= Robert Harpur =

American politician

Robert Harpur (January 25, 1731 – April 15, 1825) was an Irish-American teacher, politician, pioneer, and landowner. He participated in surveying lands within the Central Military Tract in New York State and is credited with giving classical (Latin and Greek) place names to numerous locations in central New York. He settled in the Binghamton, New York area, where Harpur College (later the Harpur College of Arts and Sciences of Binghamton University) was named for him.

==Life==
Harpur was born in Ballybay, County Monaghan, Ireland. He was a graduate of the University of Glasgow and taught in Ireland for 7 years before coming to the Colony of New York in 1760. Three days after his arrival in 1761 he was installed as professor of mathematics at King's College, renamed Columbia College after U.S. independence (today the undergraduate college of Columbia University).

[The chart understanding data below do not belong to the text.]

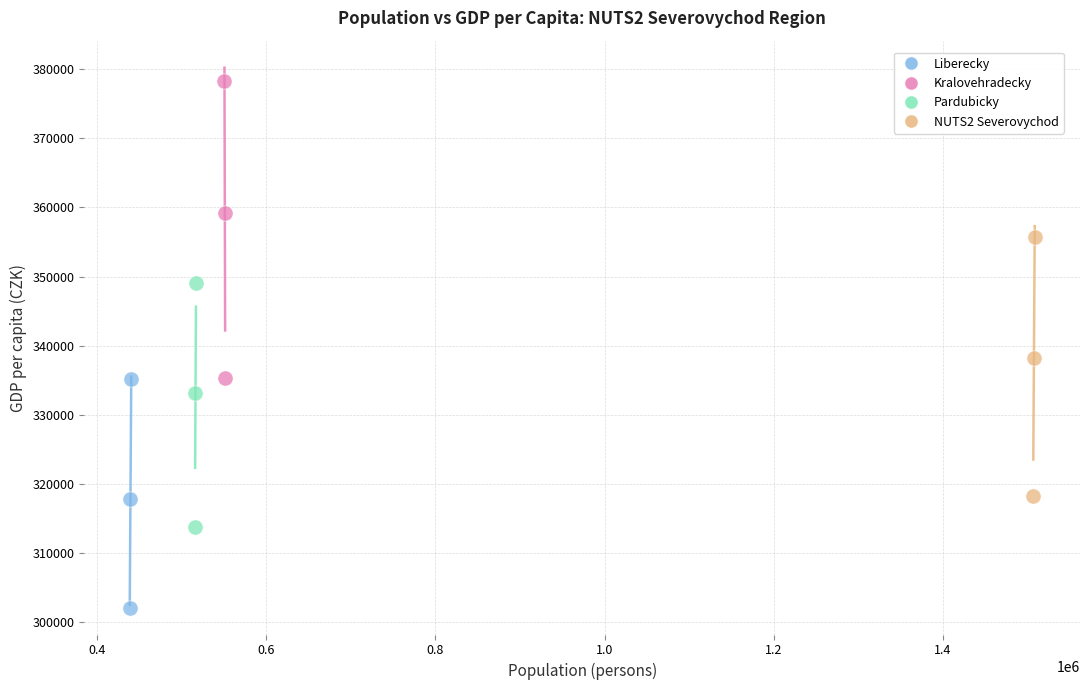

What are all the series names shown in the legend?

Liberecky, Kralovehradecky, Pardubicky, NUTS2 Severovychod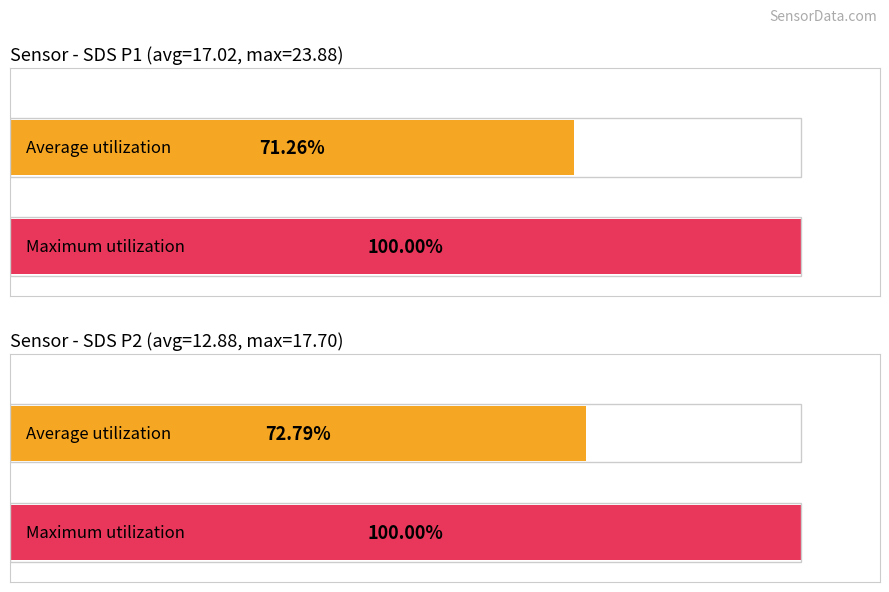

How many distinct data groups are displayed?

2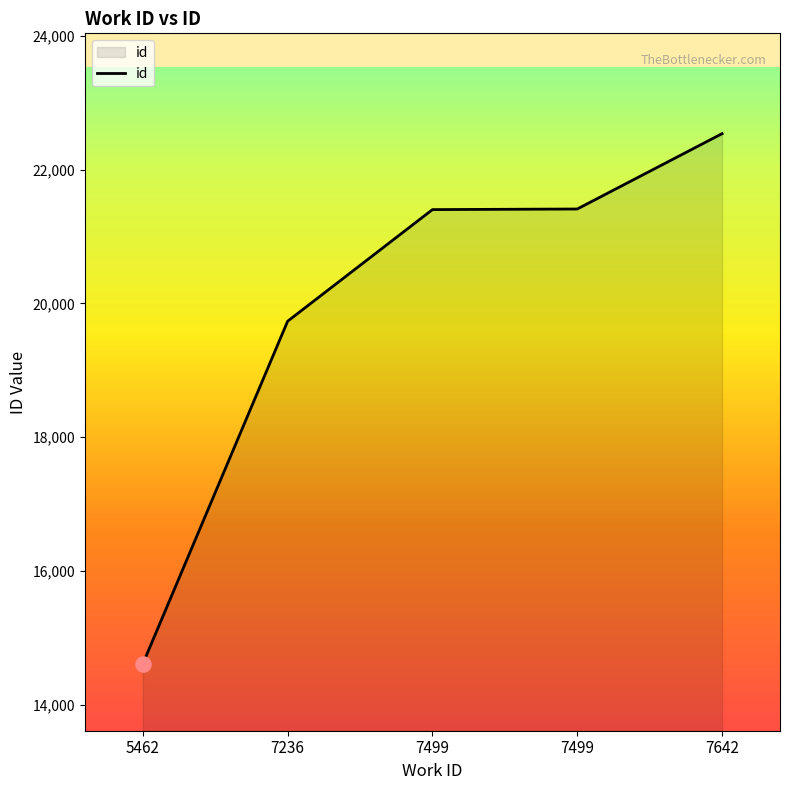

What is the change in value from 7236 to 7499?

+1678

One of his pupils was Alexander Hamilton while he studied there in 1774. During his tenure, he was hired by the university to catalog the collections of the Columbia library, making him the first librarian of the university.

Harpur served in various capacities in the New York government during the American Revolution. He was a member of the New York State Assembly from 1777 to 1784. He was Deputy Secretary of State under John Morin Scott and Lewis Allaire Scott from 1778 to 1795. In the spring of 1795 Robert Harpur, with his 2nd wife Myra and family, moved west along the upper Susquehanna River. He settled near Belden Brook on his Warren Patent, which is near present-day Harpursville, NY.

==Legacy==
Harpursville, New York in eastern Broome County, New York was named after him. Additionally, Harpur College, the arts and sciences component, and the oldest part, of present-day Binghamton University, was also named for him.

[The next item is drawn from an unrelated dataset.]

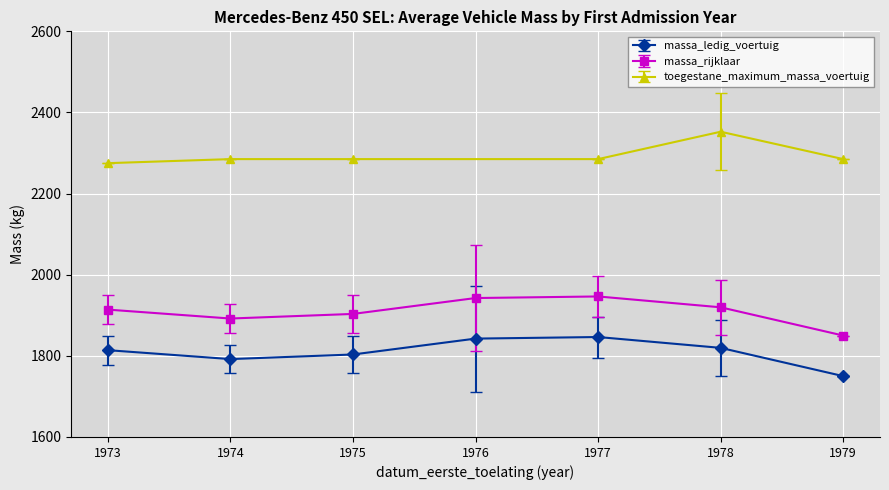

The value of massa_ledig_voertuig at 1979 is 1750.0. True or false?

True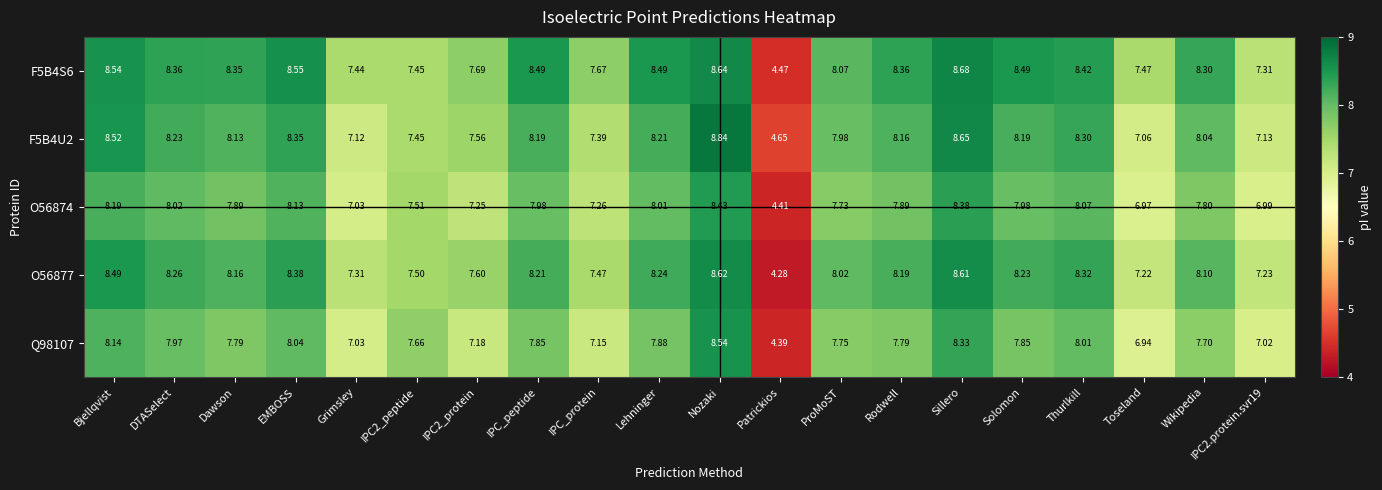

Is the value of F5B4S6 at ProMoST greater than the value of Q98107 at Sillero?

No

==Classical names used in New York==

While Harpur worked as a clerk in the office of the New York State Surveyor General, and Secretary of the Land Board, he assigned numerous classical tradition names to locations in the Central New York Military Tract, today in Cayuga County, Cortland County, Oneida County, Onondaga County, and Seneca County.

Many central New York cities are named after places and figures of the Greco-Roman world, including Rome, Syracuse, Ithaca, Troy, Homer, Cicero, and Ovid. This is largely due to the influence of Harpur, who assigned many of the best known names.

An earlier theory was that Surveyor General Simeon De Witt assigned these classical names.

==Archival material==
The New York State Library, in Albany, New York, holds the following materials of Harpur, according to its online catalog: "This collection contains material created by Harpur and material collected about him. Among Harpur's papers are his personal account books, 1768-1814, which include house expenses and tuition accounts for students he tutored; and a photostat of a land grant to Harpur for lands in Kingsbury and Queensbury townships. Among the items collected about Harpur are several biographies, postcards of the Senate House in Kingston, N.Y. and Clinton's mansion, and a photostat of a 1790 print of Columbia College, where Harpur taught."